• Data:
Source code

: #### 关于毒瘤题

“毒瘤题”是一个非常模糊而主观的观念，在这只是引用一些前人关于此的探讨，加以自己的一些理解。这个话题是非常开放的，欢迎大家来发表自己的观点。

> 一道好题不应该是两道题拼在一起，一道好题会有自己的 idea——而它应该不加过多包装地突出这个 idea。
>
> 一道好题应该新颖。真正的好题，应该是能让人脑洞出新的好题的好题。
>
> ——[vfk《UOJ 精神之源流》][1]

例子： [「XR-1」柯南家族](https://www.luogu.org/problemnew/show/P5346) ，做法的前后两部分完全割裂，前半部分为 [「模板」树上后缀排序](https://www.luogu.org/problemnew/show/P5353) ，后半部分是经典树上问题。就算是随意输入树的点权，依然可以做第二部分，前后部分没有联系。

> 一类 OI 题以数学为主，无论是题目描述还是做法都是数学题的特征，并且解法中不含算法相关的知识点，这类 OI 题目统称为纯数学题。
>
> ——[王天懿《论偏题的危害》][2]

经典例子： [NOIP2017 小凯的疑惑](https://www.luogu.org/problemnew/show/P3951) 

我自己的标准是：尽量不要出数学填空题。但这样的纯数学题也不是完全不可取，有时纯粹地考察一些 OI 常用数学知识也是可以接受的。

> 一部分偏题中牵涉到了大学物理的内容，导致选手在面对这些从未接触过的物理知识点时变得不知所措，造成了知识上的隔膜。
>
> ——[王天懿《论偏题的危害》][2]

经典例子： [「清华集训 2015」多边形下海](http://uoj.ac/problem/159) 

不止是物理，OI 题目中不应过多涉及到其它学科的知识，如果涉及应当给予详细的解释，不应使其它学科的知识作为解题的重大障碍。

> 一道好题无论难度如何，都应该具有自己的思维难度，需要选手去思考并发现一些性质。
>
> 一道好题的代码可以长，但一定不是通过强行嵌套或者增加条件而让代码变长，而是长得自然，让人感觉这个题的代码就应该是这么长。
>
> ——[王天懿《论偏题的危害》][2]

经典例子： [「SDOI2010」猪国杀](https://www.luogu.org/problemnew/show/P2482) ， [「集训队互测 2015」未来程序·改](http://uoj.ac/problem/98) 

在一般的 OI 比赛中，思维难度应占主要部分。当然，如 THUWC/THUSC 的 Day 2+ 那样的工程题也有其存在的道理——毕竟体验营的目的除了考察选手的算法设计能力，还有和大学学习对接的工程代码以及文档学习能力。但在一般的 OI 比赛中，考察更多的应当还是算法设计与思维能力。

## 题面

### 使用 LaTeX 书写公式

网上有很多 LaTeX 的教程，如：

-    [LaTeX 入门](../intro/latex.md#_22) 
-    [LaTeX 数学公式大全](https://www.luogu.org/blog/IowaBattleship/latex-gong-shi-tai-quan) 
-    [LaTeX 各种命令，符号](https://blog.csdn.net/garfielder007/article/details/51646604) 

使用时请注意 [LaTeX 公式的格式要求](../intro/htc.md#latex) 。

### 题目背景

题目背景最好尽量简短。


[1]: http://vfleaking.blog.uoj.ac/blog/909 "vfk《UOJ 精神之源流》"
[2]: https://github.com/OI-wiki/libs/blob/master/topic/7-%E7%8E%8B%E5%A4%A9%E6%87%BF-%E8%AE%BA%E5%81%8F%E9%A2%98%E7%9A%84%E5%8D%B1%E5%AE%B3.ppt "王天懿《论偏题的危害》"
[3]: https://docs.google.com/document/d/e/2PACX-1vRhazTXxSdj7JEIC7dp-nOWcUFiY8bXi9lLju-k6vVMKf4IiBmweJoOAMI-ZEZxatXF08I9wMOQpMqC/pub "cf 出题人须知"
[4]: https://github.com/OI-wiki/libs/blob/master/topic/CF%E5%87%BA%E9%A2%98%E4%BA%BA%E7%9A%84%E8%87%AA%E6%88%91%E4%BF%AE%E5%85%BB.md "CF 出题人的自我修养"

• What the task requires: Every line of the data above that includes "blog" should be listed.

• Exercise result:
-    [LaTeX 数学公式大全](https://www.luogu.org/blog/IowaBattleship/latex-gong-shi-tai-quan) 
-    [LaTeX 各种命令，符号](https://blog.csdn.net/garfielder007/article/details/51646604) 
[1]: http://vfleaking.blog.uoj.ac/blog/909 "vfk《UOJ 精神之源流》"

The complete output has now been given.